=== Provided data ===

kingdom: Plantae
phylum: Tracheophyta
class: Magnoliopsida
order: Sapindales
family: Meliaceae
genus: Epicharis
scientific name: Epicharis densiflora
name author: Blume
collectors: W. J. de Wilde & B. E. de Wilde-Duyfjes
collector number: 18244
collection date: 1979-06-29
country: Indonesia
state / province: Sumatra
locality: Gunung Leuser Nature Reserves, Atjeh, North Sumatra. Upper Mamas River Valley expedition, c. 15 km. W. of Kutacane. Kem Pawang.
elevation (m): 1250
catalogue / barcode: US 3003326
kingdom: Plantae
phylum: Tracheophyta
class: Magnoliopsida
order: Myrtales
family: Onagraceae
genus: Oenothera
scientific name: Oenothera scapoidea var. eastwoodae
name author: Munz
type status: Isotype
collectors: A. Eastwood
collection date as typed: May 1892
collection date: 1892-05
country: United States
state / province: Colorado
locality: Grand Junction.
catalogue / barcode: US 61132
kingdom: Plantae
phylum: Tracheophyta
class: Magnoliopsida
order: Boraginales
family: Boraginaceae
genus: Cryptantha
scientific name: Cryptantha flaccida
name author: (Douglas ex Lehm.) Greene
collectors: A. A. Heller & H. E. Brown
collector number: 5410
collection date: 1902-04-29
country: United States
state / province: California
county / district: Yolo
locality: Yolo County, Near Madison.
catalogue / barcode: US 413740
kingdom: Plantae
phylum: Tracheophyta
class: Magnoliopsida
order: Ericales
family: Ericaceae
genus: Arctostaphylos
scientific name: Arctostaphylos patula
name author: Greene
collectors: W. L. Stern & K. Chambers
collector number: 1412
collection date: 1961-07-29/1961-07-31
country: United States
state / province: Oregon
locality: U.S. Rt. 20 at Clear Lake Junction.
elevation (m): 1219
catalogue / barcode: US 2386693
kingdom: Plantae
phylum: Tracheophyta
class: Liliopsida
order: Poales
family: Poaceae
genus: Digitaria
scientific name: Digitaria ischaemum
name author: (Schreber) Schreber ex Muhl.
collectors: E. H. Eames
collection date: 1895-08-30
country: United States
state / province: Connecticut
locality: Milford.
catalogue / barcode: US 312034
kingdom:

===

### Problem statement:
Copy out every line of the entries above word for word, keeping each line's spelling, punctuation and order.

### Written reply:
kingdom: Plantae
phylum: Tracheophyta
class: Magnoliopsida
order: Sapindales
family: Meliaceae
genus: Epicharis
scientific name: Epicharis densiflora
name author: Blume
collectors: W. J. de Wilde & B. E. de Wilde-Duyfjes
collector number: 18244
collection date: 1979-06-29
country: Indonesia
state / province: Sumatra
locality: Gunung Leuser Nature Reserves, Atjeh, North Sumatra. Upper Mamas River Valley expedition, c. 15 km. W. of Kutacane. Kem Pawang.
elevation (m): 1250
catalogue / barcode: US 3003326
kingdom: Plantae
phylum: Tracheophyta
class: Magnoliopsida
order: Myrtales
family: Onagraceae
genus: Oenothera
scientific name: Oenothera scapoidea var. eastwoodae
name author: Munz
type status: Isotype
collectors: A. Eastwood
collection date as typed: May 1892
collection date: 1892-05
country: United States
state / province: Colorado
locality: Grand Junction.
catalogue / barcode: US 61132
kingdom: Plantae
phylum: Tracheophyta
class: Magnoliopsida
order: Boraginales
family: Boraginaceae
genus: Cryptantha
scientific name: Cryptantha flaccida
name author: (Douglas ex Lehm.) Greene
collectors: A. A. Heller & H. E. Brown
collector number: 5410
collection date: 1902-04-29
country: United States
state / province: California
county / district: Yolo
locality: Yolo County, Near Madison.
catalogue / barcode: US 413740
kingdom: Plantae
phylum: Tracheophyta
class: Magnoliopsida
order: Ericales
family: Ericaceae
genus: Arctostaphylos
scientific name: Arctostaphylos patula
name author: Greene
collectors: W. L. Stern & K. Chambers
collector number: 1412
collection date: 1961-07-29/1961-07-31
country: United States
state / province: Oregon
locality: U.S. Rt. 20 at Clear Lake Junction.
elevation (m): 1219
catalogue / barcode: US 2386693
kingdom: Plantae
phylum: Tracheophyta
class: Liliopsida
order: Poales
family: Poaceae
genus: Digitaria
scientific name: Digitaria ischaemum
name author: (Schreber) Schreber ex Muhl.
collectors: E. H. Eames
collection date: 1895-08-30
country: United States
state / province: Connecticut
locality: Milford.
catalogue / barcode: US 312034
kingdom:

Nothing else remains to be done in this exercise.